Don grew close to the other members of the band in the eight years they were together, especially Pirro and DeLaughter. Tripping Daisy was a way for him to still be involved in music, and it made his son happy, so Berggren was a big fan. And even though the band had been dropped by its record label, Island Records, earlier this year, Berggren was still upbeat about the future, and so was Wes. To say that he didn't expect any of this is an understatement. Maybe he knew more about his son's habits than he's letting on, but that doesn't matter.

"I had been worried in the past from time to time, but that's just what dads do," he says. "I knew that he was on a career path that he wanted to be on and things were looking good, even though the record industry kind of did a meltdown. But that's just corporate stuff. The immediate option of using the Internet was extremely viable. In fact, it would probably even increase the parameters of creativity. So I was feeling pretty good about it.
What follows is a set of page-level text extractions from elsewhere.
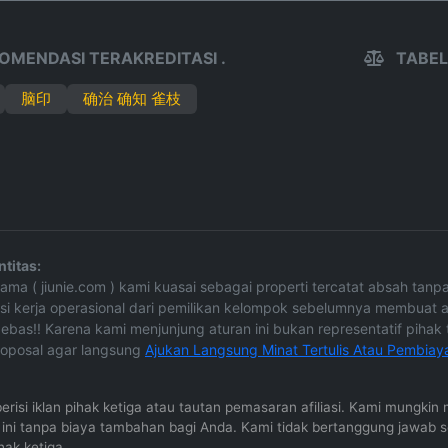
OMENDASI TERAKREDITASI .
TABEL
脑印
确治 确知 雀枝
titas:
 Nama ( jiunie.com ) kami kuasai sebagai properti tercatat absah ta
asi kerja operasional dari pemilikan kelompok sebelumnya membuat a
ebas!! Karena kami menjunjung aturan ini bukan representatif pihak te
oposal agar langsung
Ajukan Langsung Minat Tertulis Atau Pembiay
 berisi iklan pihak ketiga atau tautan pemasaran afiliasi. Kami mungk
al ini tanpa biaya tambahan bagi Anda. Kami tidak bertanggung jawab 
hak ketiga.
But he did the wrong thing, he did it one time too many, and that's it." Berggren stops and stares for a moment at the wall of pictures -- the photos of Wes on his freshman football team, his wedding, and the one that dominates the display, 3-year-old Wes and Don mugging for the camera. Then he continues.

"He fucked up," he says. "He just fucked up. He made a mistake that caused him not to be able to wake up. But I think that the thing that his mother and I always agreed on and practiced was that you don't put your kids into a cage. You don't put them in a playpen. You don't put them on a leash. What you do is stay within two or three feet of them and let them do whatever they want. We just weren't around this time."